Roma – In Italia 2,2 milioni di giovani e’ senza lavoro e non studia. I cosiddetti “Neet” nel 2010 hanno raggiunto quota 23,4%. Lo rileva la Banca d’Italia nel rapporto ‘Economie regionali’. Intanto le famiglie percepiscono che la propria situazione e’ peggiorata nel 43,7% dei casi, secondo l’Istat.
Quasi un ragazzo su quattro tra i 15 e i 29 anni che non fa nulla, significa un quarto di un’intera generazione sprecata a livello produttivo (e arrabbiata a livello sociale).
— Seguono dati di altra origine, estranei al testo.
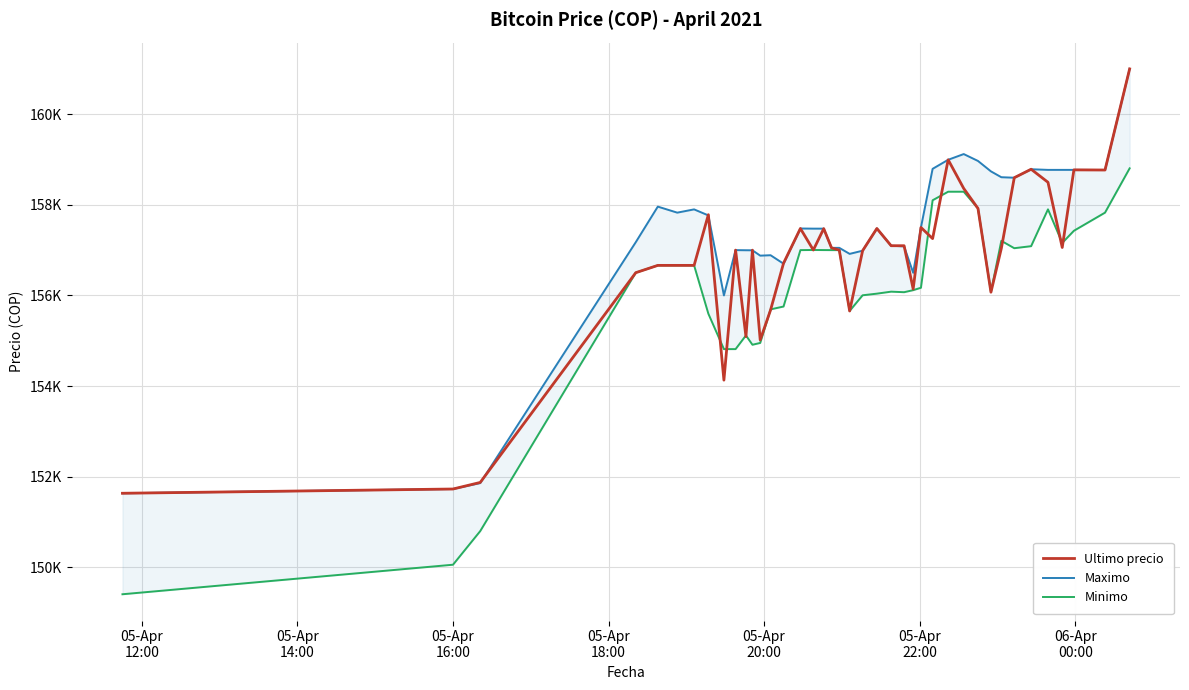

How many values in the Minimo series are below 156663?

20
I giovani della classe media sono indignati e protestano in tutto il mondo, perche’ hanno paura di diventare il nuovo “proletariato” del secondo millennio.
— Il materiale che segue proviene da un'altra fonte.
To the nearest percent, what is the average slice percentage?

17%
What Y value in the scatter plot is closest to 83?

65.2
I due gruppi si stanno per fondere in un’unica entita’ sociale: il precariato, come scrive Guy Standing nel suo nuovo libro, dove definisce “pericolosa” questo nuovo tipo di classe, in cui “un numero sempre maggiore di persone ha una partecipazione attiva nella societa’ civile e vuole rendersi protagonista dei cambiamenti economici”.
L’unica via d’uscita, sostiene Standing, almeno dal punto di vista delle misure politiche mirate per risolvere il problema – che e’ il vero dramma dell’Italia e di altri paesi indebitati e che stanno subendo un progressivo “invecchiamento” della popolazione – e’ offrire un reddito fisso minimo per tutti i precari, assicurato dallo stato e che puo’ essere ampliato in base ai salari delle varie occupazioni temporanee.
Le politiche neoliberali e i cambiamenti istituzionali in atto stanno producendo una nuova classe che vive in costante stato di precarieta’, strappando contratti a breve termine e senza accumulare contributi per la pensione.
I precari non sono coperti dal sistema di welfare statale, bensi’ dagli aiuti dei genitori – frutto della classe media borghese creatasi durante il boom economico della generazione precedente – e sono sempre piu’ alienati dalla societa’ mainstream.
A differenza dei proletari, i precari non potranno basare la loro unica risorsa sulla prole, tuttavia, perche’ non avranno mai figli, visto che oltre alle tante occupazioni sporadiche, anche le relazioni sono – purtroppo – diventate occasionali.